En Cherso viven más de un millar de refugiados, sobre todo sirios aunque también iraquíes y de los cuales cerca de una tercera parte son menores de edad. El campamento está delimitado por una valla coronada con alambre de espino y una treintena de militares custodian y acotan la rutina de sus habitantes. «Algunos días hay más soldados, sobre un centenar, cuando toca recuento (de refugiados)», relata Benavent. Él forma parte del tercer núcleo presente en Cherso, los voluntarios, un grupo que ronda las tres decenas sin contar a los miembros de las grandes ONG que, según relata Benavent y otros voluntarios independientes en el mismo lugar, se mantienen en un plano secundario respecto a la vida allí dentro.

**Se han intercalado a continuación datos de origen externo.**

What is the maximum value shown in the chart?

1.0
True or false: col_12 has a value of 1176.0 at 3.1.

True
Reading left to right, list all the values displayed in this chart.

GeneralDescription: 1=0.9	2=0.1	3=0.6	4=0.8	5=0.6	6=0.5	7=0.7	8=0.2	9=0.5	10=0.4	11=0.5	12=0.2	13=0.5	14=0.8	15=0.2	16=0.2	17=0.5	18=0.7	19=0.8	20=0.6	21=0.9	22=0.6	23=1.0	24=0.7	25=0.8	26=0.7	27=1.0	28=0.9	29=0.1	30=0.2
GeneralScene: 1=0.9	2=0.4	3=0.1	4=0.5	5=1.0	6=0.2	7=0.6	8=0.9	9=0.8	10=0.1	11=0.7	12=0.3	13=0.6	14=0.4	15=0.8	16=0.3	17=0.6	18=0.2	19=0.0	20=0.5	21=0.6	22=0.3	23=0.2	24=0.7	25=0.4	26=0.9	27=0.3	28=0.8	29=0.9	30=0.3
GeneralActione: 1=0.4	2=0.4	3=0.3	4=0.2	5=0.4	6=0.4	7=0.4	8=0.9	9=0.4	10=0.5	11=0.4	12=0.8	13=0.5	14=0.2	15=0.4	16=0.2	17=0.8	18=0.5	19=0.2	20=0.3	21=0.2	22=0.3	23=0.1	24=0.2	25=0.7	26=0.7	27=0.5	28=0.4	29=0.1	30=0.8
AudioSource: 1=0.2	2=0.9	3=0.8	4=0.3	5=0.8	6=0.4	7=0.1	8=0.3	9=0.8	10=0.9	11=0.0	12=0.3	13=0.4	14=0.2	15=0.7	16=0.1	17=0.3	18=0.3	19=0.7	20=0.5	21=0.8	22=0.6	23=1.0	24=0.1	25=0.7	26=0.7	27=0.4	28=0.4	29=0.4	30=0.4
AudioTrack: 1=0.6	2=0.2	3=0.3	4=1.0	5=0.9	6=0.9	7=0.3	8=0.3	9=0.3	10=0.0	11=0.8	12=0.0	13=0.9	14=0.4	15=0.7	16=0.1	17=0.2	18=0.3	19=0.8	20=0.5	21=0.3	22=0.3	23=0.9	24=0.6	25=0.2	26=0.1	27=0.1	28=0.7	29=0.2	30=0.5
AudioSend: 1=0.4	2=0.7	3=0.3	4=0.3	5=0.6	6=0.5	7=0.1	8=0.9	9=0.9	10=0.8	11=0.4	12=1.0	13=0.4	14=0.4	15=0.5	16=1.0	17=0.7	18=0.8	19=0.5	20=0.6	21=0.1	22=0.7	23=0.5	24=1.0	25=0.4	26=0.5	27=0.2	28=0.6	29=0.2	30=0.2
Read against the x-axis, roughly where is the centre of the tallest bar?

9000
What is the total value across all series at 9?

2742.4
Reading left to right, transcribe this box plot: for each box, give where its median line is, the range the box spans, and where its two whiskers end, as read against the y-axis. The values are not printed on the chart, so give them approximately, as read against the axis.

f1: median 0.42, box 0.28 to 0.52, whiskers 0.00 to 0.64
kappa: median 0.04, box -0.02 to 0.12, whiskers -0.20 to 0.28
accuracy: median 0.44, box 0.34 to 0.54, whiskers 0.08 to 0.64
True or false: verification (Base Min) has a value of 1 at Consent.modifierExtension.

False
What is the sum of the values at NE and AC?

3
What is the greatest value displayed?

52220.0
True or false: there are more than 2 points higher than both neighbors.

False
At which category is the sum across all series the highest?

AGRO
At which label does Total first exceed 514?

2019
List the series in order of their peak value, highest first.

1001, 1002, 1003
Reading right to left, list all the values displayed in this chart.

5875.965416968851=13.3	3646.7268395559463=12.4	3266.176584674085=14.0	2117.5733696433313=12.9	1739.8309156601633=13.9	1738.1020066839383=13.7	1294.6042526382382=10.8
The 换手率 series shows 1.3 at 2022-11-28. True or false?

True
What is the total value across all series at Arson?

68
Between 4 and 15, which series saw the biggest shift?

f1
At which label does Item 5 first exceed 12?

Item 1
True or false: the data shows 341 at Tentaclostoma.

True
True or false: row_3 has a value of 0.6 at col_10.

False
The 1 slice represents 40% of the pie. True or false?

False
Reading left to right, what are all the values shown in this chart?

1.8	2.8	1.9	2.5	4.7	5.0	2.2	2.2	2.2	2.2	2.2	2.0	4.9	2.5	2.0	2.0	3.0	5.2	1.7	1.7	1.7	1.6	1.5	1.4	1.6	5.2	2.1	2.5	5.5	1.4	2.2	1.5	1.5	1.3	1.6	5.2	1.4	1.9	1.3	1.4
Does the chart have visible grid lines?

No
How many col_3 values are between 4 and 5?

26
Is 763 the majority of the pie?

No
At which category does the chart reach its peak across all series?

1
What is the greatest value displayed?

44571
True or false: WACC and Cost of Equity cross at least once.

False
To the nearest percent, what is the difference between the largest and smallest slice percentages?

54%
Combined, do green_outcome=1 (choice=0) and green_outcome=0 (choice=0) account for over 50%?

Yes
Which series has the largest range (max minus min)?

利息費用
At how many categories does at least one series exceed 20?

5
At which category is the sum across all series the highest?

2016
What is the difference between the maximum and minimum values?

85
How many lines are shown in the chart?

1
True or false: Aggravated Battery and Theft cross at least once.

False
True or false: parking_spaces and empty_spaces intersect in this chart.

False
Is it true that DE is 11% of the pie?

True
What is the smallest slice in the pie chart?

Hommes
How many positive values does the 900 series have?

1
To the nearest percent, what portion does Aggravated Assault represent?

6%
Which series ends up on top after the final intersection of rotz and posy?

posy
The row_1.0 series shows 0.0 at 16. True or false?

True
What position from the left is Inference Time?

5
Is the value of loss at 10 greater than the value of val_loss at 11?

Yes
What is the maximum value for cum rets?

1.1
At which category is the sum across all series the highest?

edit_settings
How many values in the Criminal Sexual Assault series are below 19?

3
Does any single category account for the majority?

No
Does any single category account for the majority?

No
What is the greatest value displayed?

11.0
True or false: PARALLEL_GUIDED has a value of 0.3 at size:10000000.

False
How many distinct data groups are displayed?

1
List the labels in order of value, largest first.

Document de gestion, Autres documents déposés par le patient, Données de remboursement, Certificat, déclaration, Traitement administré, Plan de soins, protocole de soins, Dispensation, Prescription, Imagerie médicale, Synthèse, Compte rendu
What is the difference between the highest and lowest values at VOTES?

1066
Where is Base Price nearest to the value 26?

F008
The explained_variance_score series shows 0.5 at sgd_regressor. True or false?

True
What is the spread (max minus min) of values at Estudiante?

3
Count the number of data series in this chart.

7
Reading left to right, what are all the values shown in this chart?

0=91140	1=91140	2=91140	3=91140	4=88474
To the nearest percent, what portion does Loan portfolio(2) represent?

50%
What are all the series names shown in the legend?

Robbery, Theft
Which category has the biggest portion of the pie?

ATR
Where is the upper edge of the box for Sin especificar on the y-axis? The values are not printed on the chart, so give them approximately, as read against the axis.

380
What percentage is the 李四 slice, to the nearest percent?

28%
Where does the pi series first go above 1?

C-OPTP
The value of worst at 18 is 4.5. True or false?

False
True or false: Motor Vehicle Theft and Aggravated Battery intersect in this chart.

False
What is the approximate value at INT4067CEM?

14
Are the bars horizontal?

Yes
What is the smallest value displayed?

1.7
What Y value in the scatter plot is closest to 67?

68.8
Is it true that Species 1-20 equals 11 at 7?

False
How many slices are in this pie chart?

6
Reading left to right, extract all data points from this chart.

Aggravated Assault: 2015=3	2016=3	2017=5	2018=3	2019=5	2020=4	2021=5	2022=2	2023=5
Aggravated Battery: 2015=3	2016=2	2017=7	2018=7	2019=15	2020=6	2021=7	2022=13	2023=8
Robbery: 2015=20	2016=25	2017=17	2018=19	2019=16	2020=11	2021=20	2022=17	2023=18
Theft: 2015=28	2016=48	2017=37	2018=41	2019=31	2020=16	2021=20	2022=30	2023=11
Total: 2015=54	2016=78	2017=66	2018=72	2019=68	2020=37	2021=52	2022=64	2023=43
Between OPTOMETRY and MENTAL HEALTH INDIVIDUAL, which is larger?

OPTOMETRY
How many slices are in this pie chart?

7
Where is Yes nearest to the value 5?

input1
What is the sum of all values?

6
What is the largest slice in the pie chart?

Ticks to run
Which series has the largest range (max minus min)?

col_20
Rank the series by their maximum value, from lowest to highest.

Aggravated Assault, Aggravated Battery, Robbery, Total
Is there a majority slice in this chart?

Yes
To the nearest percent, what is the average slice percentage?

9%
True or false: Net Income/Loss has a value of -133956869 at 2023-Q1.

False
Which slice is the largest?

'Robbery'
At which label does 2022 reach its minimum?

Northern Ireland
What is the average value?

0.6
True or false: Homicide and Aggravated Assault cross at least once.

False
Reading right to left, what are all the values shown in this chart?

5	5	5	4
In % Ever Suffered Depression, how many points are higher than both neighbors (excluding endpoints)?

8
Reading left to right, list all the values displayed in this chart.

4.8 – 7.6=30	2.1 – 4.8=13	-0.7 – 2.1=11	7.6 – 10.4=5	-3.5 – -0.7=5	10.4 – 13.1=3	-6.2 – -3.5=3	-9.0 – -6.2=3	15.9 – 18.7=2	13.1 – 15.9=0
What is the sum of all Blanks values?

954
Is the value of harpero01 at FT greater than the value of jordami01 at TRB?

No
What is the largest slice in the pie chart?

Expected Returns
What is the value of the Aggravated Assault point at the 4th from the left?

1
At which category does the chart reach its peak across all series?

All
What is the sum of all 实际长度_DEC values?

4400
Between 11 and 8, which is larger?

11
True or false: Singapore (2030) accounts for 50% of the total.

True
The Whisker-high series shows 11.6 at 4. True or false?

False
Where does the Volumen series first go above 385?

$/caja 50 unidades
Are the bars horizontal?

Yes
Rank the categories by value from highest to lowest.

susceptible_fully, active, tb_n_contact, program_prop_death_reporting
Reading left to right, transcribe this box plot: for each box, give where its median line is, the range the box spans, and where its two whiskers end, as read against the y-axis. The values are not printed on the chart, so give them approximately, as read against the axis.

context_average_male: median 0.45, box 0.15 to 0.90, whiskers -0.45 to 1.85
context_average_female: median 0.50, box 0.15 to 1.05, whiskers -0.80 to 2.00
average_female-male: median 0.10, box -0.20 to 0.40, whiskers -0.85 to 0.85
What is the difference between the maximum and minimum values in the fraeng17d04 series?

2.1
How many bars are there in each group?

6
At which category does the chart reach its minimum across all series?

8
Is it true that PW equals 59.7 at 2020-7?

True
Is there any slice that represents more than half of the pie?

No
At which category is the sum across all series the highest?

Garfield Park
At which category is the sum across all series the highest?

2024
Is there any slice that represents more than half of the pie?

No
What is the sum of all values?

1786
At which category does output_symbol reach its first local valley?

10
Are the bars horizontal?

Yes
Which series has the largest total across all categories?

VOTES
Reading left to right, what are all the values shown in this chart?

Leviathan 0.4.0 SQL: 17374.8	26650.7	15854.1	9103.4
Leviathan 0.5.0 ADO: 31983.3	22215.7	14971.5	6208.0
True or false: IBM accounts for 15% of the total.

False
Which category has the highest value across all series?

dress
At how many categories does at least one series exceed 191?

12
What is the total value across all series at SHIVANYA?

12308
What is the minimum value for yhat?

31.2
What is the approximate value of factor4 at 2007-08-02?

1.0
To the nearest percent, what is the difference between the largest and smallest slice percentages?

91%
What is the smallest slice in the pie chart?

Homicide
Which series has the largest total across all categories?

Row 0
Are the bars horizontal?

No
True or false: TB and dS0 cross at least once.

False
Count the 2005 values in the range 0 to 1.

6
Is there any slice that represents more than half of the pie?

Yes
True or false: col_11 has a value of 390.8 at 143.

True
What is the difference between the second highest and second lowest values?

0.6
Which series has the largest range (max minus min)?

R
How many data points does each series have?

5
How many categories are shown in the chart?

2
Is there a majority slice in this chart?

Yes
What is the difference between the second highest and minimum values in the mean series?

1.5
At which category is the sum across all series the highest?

El joven no viajó solo hasta Grecia, sino que lo hizo como miembro del colectivo Balloona Matata. La asociación organizó antes del verano un festival en Rambleta para recaudar fondos y con ellos compró la furgoneta que han utilizado para desplazarse hasta el campamento. Cada día durante la última quincena de agosto el equipo, de una decena de voluntarios, aparecía en el campo de Cherso cerca de las nueve de la mañana para repartirse en clases para niños de matemáticas e inglés, y talleres de deporte o baile para adultos por la tarde. La mayor parte de estas actividades se desarrollan en el centro cultural o en guarderías que un grupo de Barcelona había levantado antes.

«Los niños te ofrecen todo lo que encuentran: te hacen collares o te dan su merienda; y cuando te ven entrar por la puerta se van a por ti», relata Natalia Bonillo, otra de las voluntarias del grupo. Entre actividades, en dos turnos al día, los habitantes de Cherso comen lo que les sirven los militares. Cada día el mismo menú: zumo de naranja, manzana, cruasán y ciruela, más un plato de arroz que lleva carne en días alternos.

Al anochecer, los voluntarios abandonan el recinto bajo la severa mirada del ejército y quienes se quedan aguardan un nuevo día que será el mismo. «Te preguntan mucho qué pasa afuera. La mayoría quiere ir a Alemania y les respondes que no sabes cómo está el tema. Una mujer me dijo el otro día: ´todos decís I don´t know´». Intuyen, aunque nadie se lo confirma, que el campo se cerrará antes de que llegue el invierno. «Hay quien se plantea regresar a Siria; dicen que al menos allí tienen casa», describe Bonillo. La mayoría de ellos, o al menos quienes logran reunir el dinero, intentan la pasar fronteras con alguna mafia. «En las ciudades hay muchos en pisos abandonados, a la espera de estos viajes», cuenta Benavent. El campo engulle de nuevo esas aventuras frustradas.

Si a los refugiados les acosa la incerteza sobre su futuro, los voluntarios vuelven a casa con sus propias preguntas. «Nos preguntamos mucho entre nosotros qué es Europa, qué estamos haciendo», exclama Bonillo. Benavent aporta una respuesta habitual en el grupo: «Es una vergüenza».